Proper use of all available options can significantly increase the efficiency of Forex trading.

Types of Forex trading orders

1. By execution time – Forex orders are divided into instant (market) and pending:

What types of orders are there in Forex?

Instant – execution occurs immediately after the trader submits the order. The execution speed of such an order depends solely on the technical parameters of the line provided by your trader, typically between 0.1 and 1 second.

Depending on the execution type set by your broker, an order to open a trade may be executed at the market price or only at the stated price.

In the first option, you set the planned deviation level yourself, while in the second, the transaction is opened only if the currency pair quote has not yet changed.

When opening a Forex order, you can sometimes specify an acceptable deviation from the stated price, for example, 5 points. In this case, the position will open even if the price changes, but not by more than 5 points.

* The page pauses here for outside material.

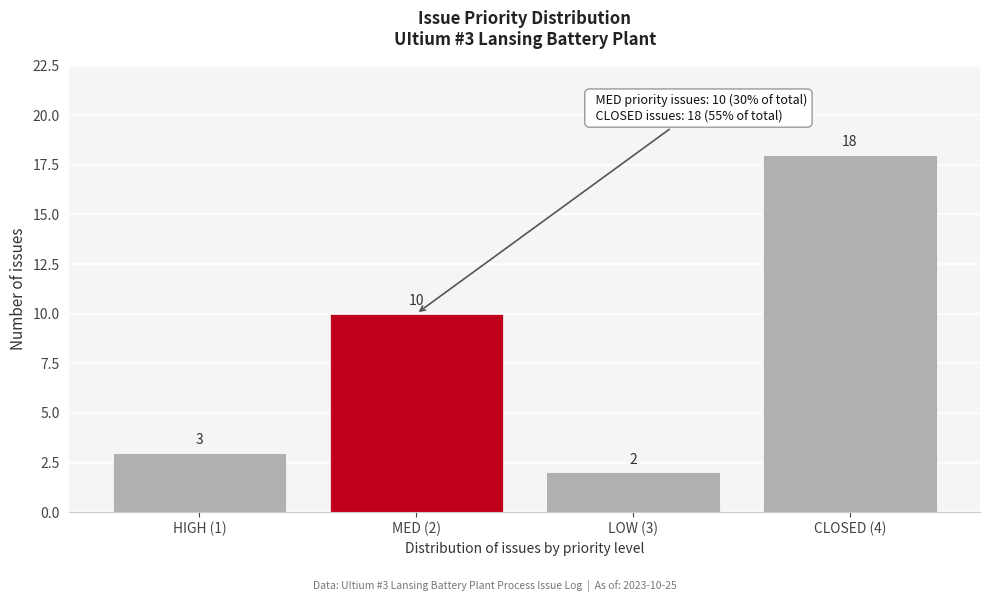

Reading left to right, transcribe all the data shown in this chart.

3	10	2	18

Pending – Forex orders are executed only after certain conditions are met, which can be time or price level.

When placing this type of order, in addition to the direction of the transaction, a price level is also set, upon crossing which the transaction will be opened.

Such orders can be of several types:

  • According to the trend - Buy Stop and Sell Stop, which are set in the direction of the existing trend.
  • Against the trend - Buy Limit and Sell Limit in anticipation of a reversal or the end of a correction.
  • Buy Stop Limit and Sell Stop Limit are combined forex orders that combine the properties of the two above-mentioned ones.

2. Forex stop orders – their main purpose is to reduce potential losses on already open positions or to lock in profits.

Stop loss is the most popular and most frequently used order; its purpose is to immediately close a losing trade, thereby reducing the size of potential losses.

Once set, a price level is set at which the position will be closed. For long positions, the order is placed below the opening level, and for short positions, above this level.

It should be noted that most traders limit the minimum stop loss size to 20-30 points.

A trailing stop is a type of floating stop-loss order with a minimum value of 15 pips. It helps maximize profits if a trade enters the breakeven zone.

This order allows you to move the stop in the direction of profit; the order is triggered if the price starts to move against the open position.

This stop-loss option only works when the trader's terminal is enabled. For standalone operation, a standard stop-loss order should be placed. Alternatively, use a trading platform installed on a virtual server.

More information on setting a trailing stop can be found here: http://time-forex.com/praktika/kak-vystavit-trejling-stop

Take profit – used to secure the profit already made; the amount is calculated based on the price movement dynamics and the results of the forecasts.

When placing pending orders on Forex, keep in mind that different brokers use different execution techniques. Sometimes, for an order to be executed, the price must cross the planned level at least several times.